HAIRDRESSERS are helping to change lives by taking their skills to some of the world’s poorest people.

Husband and wife John and Katy Allen, from Guiseley, are involved with schemes which aim to teach a skill to needy people around the globe.

The couple were inspired to help out in Cuba by the work being carried by the island’s most famous hairdresser, Papito, who set up a school to teach the trade to underprivileged children - giving them the chance to make a living.

John went out to Havana last year with his daughter Bronte to teach students and to donate scissors to hairdressers and barbers.

The family is also offering financial support and equipment to a number of different charities in the UK and around the world.

In January 2017 they set up the Leeds branch of Haircuts4Homeless at the Crypt,

Stewart Roberts, who launched the project in other parts of the country, said: “It may be ‘just a haircut’, but it’s the kindness shown that makes a homeless person know that people really care.”

The Allens became involved with the scheme after offering to supply equipment and being asked to set something up in Leeds. They now run regular sessions at The Crypt, offering haircuts to some of the poorest people in society with the help of other hairdressers from around the area.

John said the simple act of kindness had a “massive” effect on people who were used to being treated so badly.

“I could tell you some horror stories,” he said. “They get people urinating on them in doorways. People have spat at them or tried to set fire to them.”

“We have got a good team of people who go down there on their day off.

“We have this phrase - ‘changing lives one haircut at a time’ - and I think that just about sums it up really.”

The couple recently won a national award for their own scissor company which they set up two years ago. Akito scissors won the Best Emerging Hair Brand at the National Hair and Beauty awards in May. Their son Riley Allen has recently joined the business, which now sends scissors to 21 countries.

The couple said: “After speaking to many other hairdressers over our career (77 years between us) we realised the lack of knowledge we all had about our main tool, the scissor. The research and learning began in 2006 and we were lucky enough to be introduced to a retired Japanese scissor-smith who taught us the skill of sharpening scissors and the fundamentals of metals used in production and the benefits of the different ergonomic designs.

“Our aim: To pass on the knowledge we have gained to the hairdressing and barbering industry empowering them

to make a more informed choice when purchasing scissors and reducing the risks of them developing RSI and carpal tunnel problems through the career.”

The Allen’s have created an in depth course - called ‘Scissorology’ - which has been launched in Cuba, India and Spain and which will be launched in the UK this year.

Akito scissors donates five per cent of profits each year to hairdressing charities.

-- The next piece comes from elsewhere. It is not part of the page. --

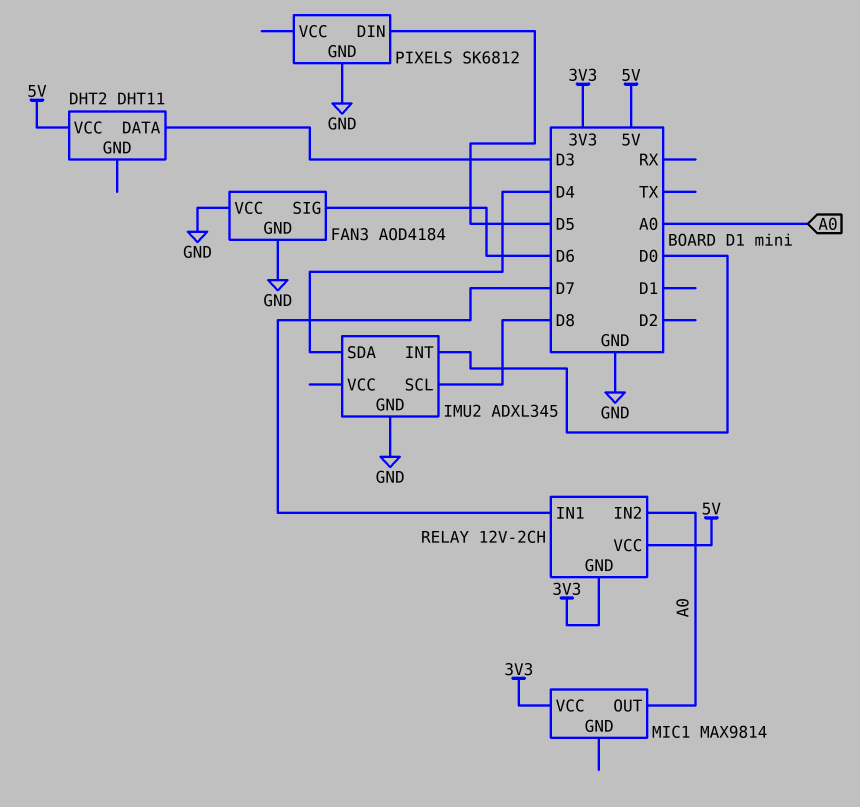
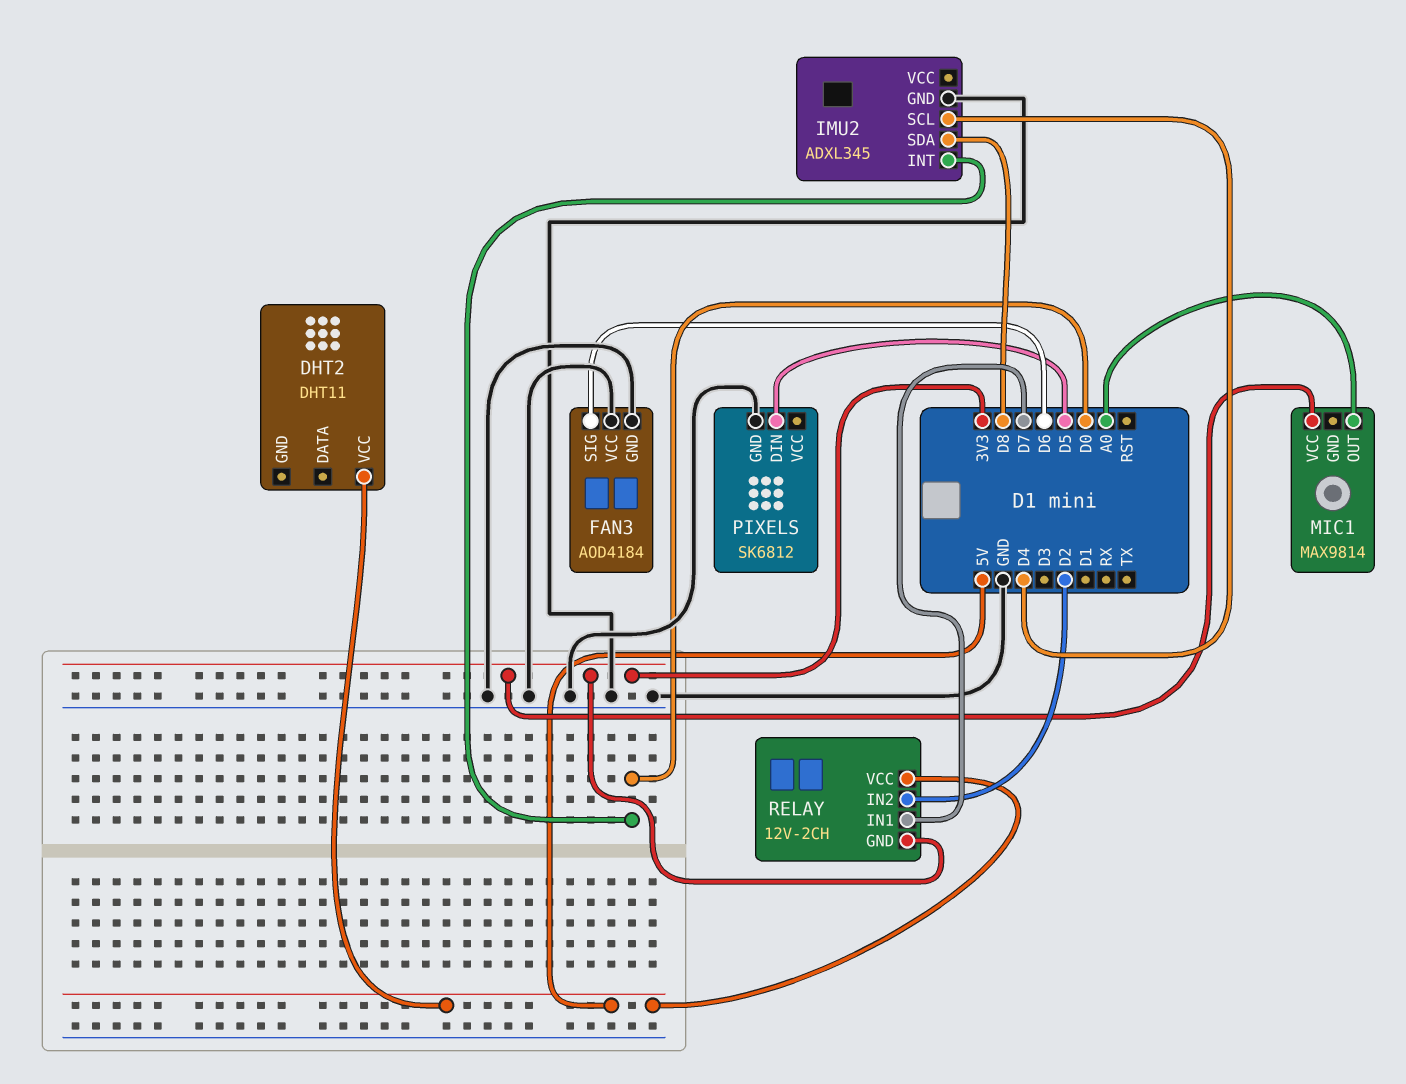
DHT2 pin DATA: D3 -> none
IMU2 pin SCL: D8 -> D4
IMU2 pin SDA: D4 -> D8
RELAY pin IN2: A0 -> D2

One of the charities they support is Mission in Mumbai which works to help women who are trapped in desperate circumstances.

John, who supplies equipment for the charity, said: “These women are street workers or trafficked. The idea is to keep sending hairdressers out there to give them a skill so they don’t have to work as prostitutes any more.”

The women are given hairdressing and beauty training at the non-profit Oasis Academy, set up by UK hairdresser

Zac Fennel and Oasis International.

The academy helps victims of human trafficking and forced labour, giving them a pathway to full time employment and rehabilitation into society.

Other charities supported by Akito are the Hairdressers’ Charity; CIVs Kenya - a community development organization fighting poverty through various volunteering and community development programs; and the Lions Barber Collective, which works to help raise awareness for the prevention of suicide.